§ What the task requires:
Could you transcribe each record below exactly as written, setting the pictures aside?
····················
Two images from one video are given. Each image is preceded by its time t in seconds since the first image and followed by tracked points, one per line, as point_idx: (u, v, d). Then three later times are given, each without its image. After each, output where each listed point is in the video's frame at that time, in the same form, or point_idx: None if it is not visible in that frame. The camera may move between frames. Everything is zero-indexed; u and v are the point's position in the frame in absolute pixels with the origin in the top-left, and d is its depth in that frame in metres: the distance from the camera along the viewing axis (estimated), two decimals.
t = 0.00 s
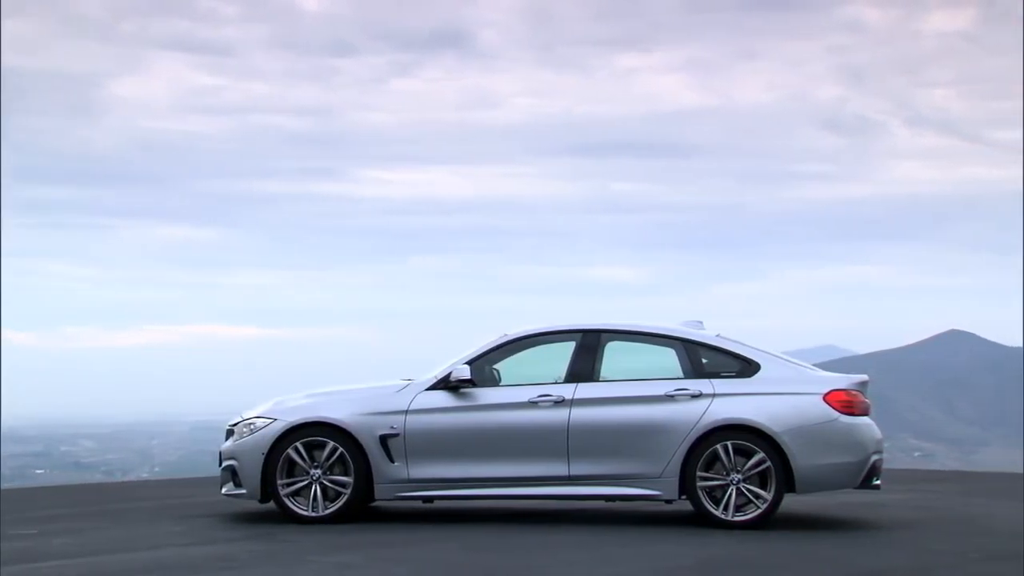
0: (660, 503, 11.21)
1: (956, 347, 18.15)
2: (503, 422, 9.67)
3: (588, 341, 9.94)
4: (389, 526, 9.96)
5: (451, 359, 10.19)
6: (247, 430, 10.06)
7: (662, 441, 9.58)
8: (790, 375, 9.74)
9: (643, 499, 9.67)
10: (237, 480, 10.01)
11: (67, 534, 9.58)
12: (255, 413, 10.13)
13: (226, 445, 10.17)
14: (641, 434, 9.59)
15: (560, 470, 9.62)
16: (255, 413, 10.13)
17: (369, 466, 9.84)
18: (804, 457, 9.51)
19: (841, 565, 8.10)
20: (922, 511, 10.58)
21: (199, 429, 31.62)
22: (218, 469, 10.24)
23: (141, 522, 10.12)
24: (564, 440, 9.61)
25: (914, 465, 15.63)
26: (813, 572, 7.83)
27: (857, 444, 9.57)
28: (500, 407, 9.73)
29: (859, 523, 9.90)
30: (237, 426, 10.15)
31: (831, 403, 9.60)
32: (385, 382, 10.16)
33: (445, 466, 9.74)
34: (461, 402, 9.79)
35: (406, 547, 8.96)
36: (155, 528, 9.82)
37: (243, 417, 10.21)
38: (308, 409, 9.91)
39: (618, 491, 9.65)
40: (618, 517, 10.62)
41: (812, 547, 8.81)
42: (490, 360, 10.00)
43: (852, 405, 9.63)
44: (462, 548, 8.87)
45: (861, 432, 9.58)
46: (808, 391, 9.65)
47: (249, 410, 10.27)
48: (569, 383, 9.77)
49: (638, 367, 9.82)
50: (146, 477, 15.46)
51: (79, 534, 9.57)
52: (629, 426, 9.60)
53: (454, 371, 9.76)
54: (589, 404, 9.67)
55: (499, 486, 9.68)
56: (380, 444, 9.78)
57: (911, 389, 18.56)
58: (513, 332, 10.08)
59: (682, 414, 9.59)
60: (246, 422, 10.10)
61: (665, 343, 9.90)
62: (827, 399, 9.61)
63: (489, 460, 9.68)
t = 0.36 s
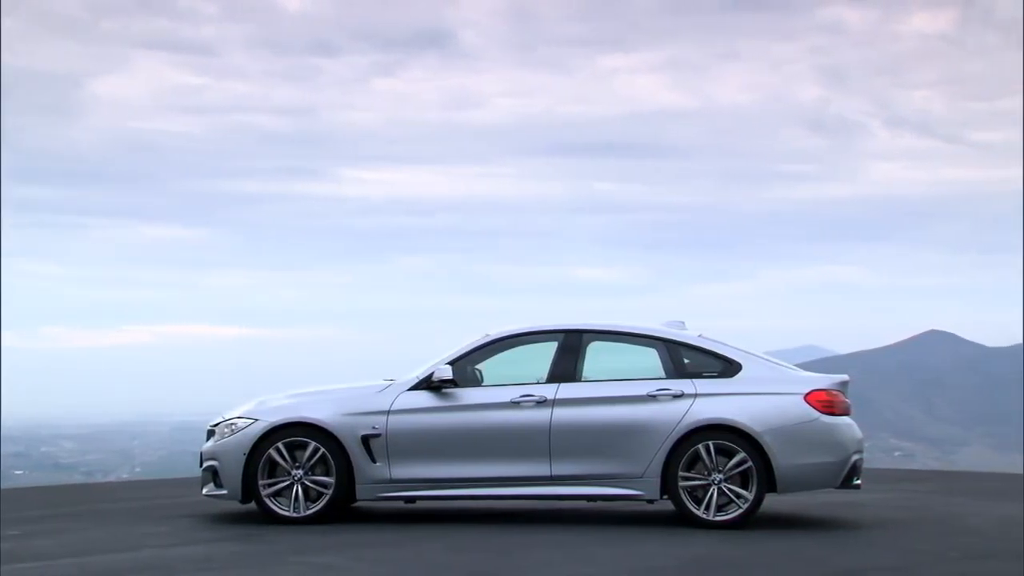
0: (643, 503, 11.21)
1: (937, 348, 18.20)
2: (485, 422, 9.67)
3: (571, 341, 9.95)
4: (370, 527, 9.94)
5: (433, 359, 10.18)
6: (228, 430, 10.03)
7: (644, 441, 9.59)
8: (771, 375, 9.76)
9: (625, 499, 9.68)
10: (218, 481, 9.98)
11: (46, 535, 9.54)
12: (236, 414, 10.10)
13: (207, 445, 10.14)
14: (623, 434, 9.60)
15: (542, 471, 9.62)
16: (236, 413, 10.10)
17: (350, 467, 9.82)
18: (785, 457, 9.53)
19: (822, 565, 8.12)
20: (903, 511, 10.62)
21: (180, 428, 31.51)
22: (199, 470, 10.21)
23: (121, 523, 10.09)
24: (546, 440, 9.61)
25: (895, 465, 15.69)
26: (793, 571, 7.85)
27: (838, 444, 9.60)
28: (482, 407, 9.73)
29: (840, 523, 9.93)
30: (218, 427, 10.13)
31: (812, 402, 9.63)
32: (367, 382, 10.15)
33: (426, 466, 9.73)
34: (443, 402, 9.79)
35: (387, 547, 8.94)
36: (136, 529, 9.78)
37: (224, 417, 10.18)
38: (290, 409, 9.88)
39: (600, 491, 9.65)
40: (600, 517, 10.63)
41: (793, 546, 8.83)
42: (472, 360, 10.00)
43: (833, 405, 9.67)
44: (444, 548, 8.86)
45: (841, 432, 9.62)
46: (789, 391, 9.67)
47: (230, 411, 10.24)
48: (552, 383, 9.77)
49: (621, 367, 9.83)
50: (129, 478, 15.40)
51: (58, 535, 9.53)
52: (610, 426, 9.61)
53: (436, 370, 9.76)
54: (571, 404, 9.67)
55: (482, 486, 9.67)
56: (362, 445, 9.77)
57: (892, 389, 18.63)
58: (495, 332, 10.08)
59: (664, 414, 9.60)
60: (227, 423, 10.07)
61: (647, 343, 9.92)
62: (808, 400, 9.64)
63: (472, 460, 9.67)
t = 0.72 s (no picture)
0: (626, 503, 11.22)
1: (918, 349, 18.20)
2: (468, 422, 9.66)
3: (554, 341, 9.95)
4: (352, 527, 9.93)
5: (416, 359, 10.17)
6: (209, 431, 10.00)
7: (627, 441, 9.60)
8: (753, 375, 9.78)
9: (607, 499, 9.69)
10: (199, 481, 9.95)
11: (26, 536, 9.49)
12: (217, 414, 10.07)
13: (188, 446, 10.11)
14: (605, 434, 9.61)
15: (525, 471, 9.62)
16: (217, 413, 10.07)
17: (332, 467, 9.80)
18: (766, 457, 9.55)
19: (803, 564, 8.14)
20: (883, 510, 10.65)
21: (161, 428, 31.39)
22: (180, 470, 10.18)
23: (102, 524, 10.05)
24: (529, 440, 9.61)
25: (876, 464, 15.74)
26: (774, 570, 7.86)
27: (819, 444, 9.63)
28: (465, 407, 9.72)
29: (821, 522, 9.95)
30: (199, 428, 10.09)
31: (793, 402, 9.66)
32: (350, 382, 10.13)
33: (409, 467, 9.72)
34: (426, 402, 9.78)
35: (369, 547, 8.93)
36: (117, 530, 9.74)
37: (206, 418, 10.15)
38: (272, 409, 9.86)
39: (583, 491, 9.66)
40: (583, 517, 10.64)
····················
§ Finished task:
Two images from one video are given. Each image is preceded by its time t in seconds since the first image and followed by tracked points, one per line, as point_idx: (u, v, d). Then three later times are given, each without its image. After each, output where each listed point is in the video's frame at that time, in the same form, or point_idx: None if it is not visible in that frame. The camera may move between frames. Everything is zero-indexed; u and v are the point's position in the frame in absolute pixels with the origin in the top-left, and d is its depth in that frame in metres: the distance from the camera along the viewing axis (estimated), two decimals.
t = 0.00 s
0: (660, 503, 11.21)
1: (956, 347, 18.15)
2: (503, 422, 9.67)
3: (588, 341, 9.94)
4: (389, 526, 9.96)
5: (451, 359, 10.19)
6: (247, 430, 10.06)
7: (662, 441, 9.58)
8: (790, 375, 9.74)
9: (643, 499, 9.67)
10: (237, 480, 10.01)
11: (67, 534, 9.58)
12: (255, 413, 10.13)
13: (226, 445, 10.17)
14: (641, 434, 9.59)
15: (560, 470, 9.62)
16: (255, 413, 10.13)
17: (369, 466, 9.84)
18: (804, 457, 9.51)
19: (841, 565, 8.10)
20: (922, 511, 10.58)
21: (199, 429, 31.62)
22: (218, 469, 10.24)
23: (141, 522, 10.12)
24: (564, 440, 9.61)
25: (914, 465, 15.63)
26: (813, 572, 7.83)
27: (857, 444, 9.57)
28: (500, 407, 9.73)
29: (859, 523, 9.90)
30: (237, 426, 10.15)
31: (831, 403, 9.60)
32: (385, 382, 10.16)
33: (445, 466, 9.74)
34: (461, 402, 9.79)
35: (406, 547, 8.96)
36: (155, 528, 9.82)
37: (243, 417, 10.21)
38: (308, 409, 9.91)
39: (618, 491, 9.65)
40: (618, 517, 10.62)
41: (812, 547, 8.81)
42: (490, 360, 10.00)
43: (852, 405, 9.63)
44: (462, 548, 8.87)
45: (861, 432, 9.58)
46: (808, 391, 9.65)
47: (249, 410, 10.27)
48: (569, 383, 9.77)
49: (638, 367, 9.82)
50: (146, 477, 15.46)
51: (79, 534, 9.57)
52: (629, 426, 9.60)
53: (454, 371, 9.76)
54: (589, 404, 9.67)
55: (499, 486, 9.68)
56: (380, 444, 9.78)
57: (911, 389, 18.56)
58: (513, 332, 10.08)
59: (682, 414, 9.59)
60: (246, 422, 10.10)
61: (665, 343, 9.90)
62: (827, 399, 9.61)
63: (489, 460, 9.68)
t = 0.36 s
0: (643, 503, 11.21)
1: (937, 348, 18.20)
2: (485, 422, 9.67)
3: (571, 341, 9.95)
4: (370, 527, 9.94)
5: (433, 359, 10.18)
6: (228, 430, 10.03)
7: (644, 441, 9.59)
8: (771, 375, 9.76)
9: (625, 499, 9.68)
10: (218, 481, 9.98)
11: (46, 535, 9.54)
12: (236, 414, 10.10)
13: (207, 445, 10.14)
14: (623, 434, 9.60)
15: (542, 471, 9.62)
16: (236, 413, 10.10)
17: (350, 467, 9.82)
18: (785, 457, 9.53)
19: (822, 565, 8.12)
20: (903, 511, 10.62)
21: (180, 428, 31.51)
22: (199, 470, 10.21)
23: (121, 523, 10.09)
24: (546, 440, 9.61)
25: (895, 465, 15.69)
26: (793, 571, 7.85)
27: (838, 444, 9.60)
28: (482, 407, 9.73)
29: (840, 523, 9.93)
30: (218, 427, 10.13)
31: (812, 402, 9.63)
32: (367, 382, 10.15)
33: (426, 466, 9.73)
34: (443, 402, 9.79)
35: (387, 547, 8.94)
36: (136, 529, 9.78)
37: (224, 417, 10.18)
38: (290, 409, 9.88)
39: (600, 491, 9.65)
40: (600, 517, 10.63)
41: (793, 546, 8.83)
42: (472, 360, 10.00)
43: (833, 405, 9.67)
44: (444, 548, 8.86)
45: (841, 432, 9.62)
46: (789, 391, 9.67)
47: (230, 411, 10.24)
48: (552, 383, 9.77)
49: (621, 367, 9.83)
50: (129, 478, 15.40)
51: (58, 535, 9.53)
52: (610, 426, 9.61)
53: (436, 370, 9.76)
54: (571, 404, 9.67)
55: (482, 486, 9.67)
56: (362, 445, 9.77)
57: (892, 389, 18.63)
58: (495, 332, 10.08)
59: (664, 414, 9.60)
60: (227, 423, 10.07)
61: (647, 343, 9.92)
62: (808, 400, 9.64)
63: (472, 460, 9.67)
t = 0.72 s (no picture)
0: (626, 503, 11.22)
1: (918, 349, 18.20)
2: (468, 422, 9.66)
3: (554, 341, 9.95)
4: (352, 527, 9.93)
5: (416, 359, 10.17)
6: (209, 431, 10.00)
7: (627, 441, 9.60)
8: (753, 375, 9.78)
9: (607, 499, 9.69)
10: (199, 481, 9.95)
11: (26, 536, 9.49)
12: (217, 414, 10.07)
13: (188, 446, 10.11)
14: (605, 434, 9.61)
15: (525, 471, 9.62)
16: (217, 413, 10.07)
17: (332, 467, 9.80)
18: (766, 457, 9.55)
19: (803, 564, 8.14)
20: (883, 510, 10.65)
21: (161, 428, 31.39)
22: (180, 470, 10.18)
23: (102, 524, 10.05)
24: (529, 440, 9.61)
25: (876, 464, 15.74)
26: (774, 570, 7.86)
27: (819, 444, 9.63)
28: (465, 407, 9.72)
29: (821, 522, 9.95)
30: (199, 428, 10.09)
31: (793, 402, 9.66)
32: (350, 382, 10.13)
33: (409, 467, 9.72)
34: (426, 402, 9.78)
35: (369, 547, 8.93)
36: (117, 530, 9.74)
37: (206, 418, 10.15)
38: (272, 409, 9.86)
39: (583, 491, 9.66)
40: (583, 517, 10.64)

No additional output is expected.